Data section:
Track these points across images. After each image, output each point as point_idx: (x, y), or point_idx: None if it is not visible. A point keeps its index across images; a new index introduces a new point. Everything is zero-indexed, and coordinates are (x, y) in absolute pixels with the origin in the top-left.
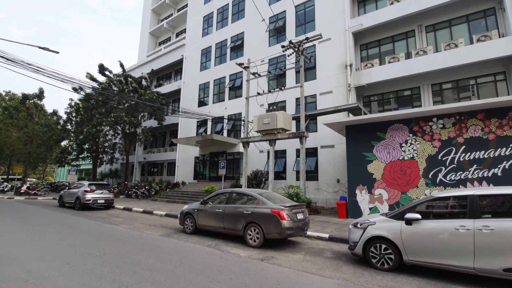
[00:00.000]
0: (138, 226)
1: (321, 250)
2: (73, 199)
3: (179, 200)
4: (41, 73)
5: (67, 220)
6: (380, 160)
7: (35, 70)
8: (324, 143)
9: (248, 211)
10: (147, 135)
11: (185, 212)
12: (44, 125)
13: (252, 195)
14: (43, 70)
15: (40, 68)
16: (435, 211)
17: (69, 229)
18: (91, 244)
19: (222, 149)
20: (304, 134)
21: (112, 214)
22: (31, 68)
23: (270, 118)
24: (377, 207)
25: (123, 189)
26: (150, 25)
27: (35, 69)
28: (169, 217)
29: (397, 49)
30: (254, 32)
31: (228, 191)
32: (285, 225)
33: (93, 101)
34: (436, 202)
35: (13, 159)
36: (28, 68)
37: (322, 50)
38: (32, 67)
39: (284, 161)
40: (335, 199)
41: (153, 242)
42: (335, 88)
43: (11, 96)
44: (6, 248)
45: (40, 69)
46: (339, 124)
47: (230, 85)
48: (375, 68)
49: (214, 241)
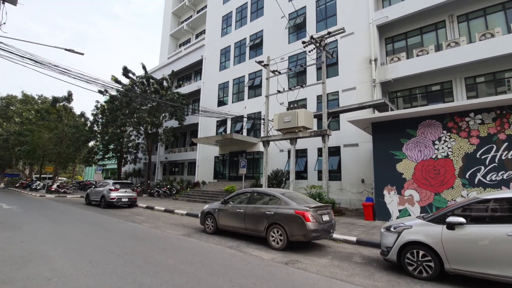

Work item: Nothing but the lines from the one containing "36: (28, 68)" through the last line of the material may appear in the answer, transcribed exactly and with no pictures.

Written answer:
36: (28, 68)
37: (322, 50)
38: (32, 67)
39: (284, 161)
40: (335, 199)
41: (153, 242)
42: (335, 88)
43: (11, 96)
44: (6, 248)
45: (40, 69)
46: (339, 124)
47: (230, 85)
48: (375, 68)
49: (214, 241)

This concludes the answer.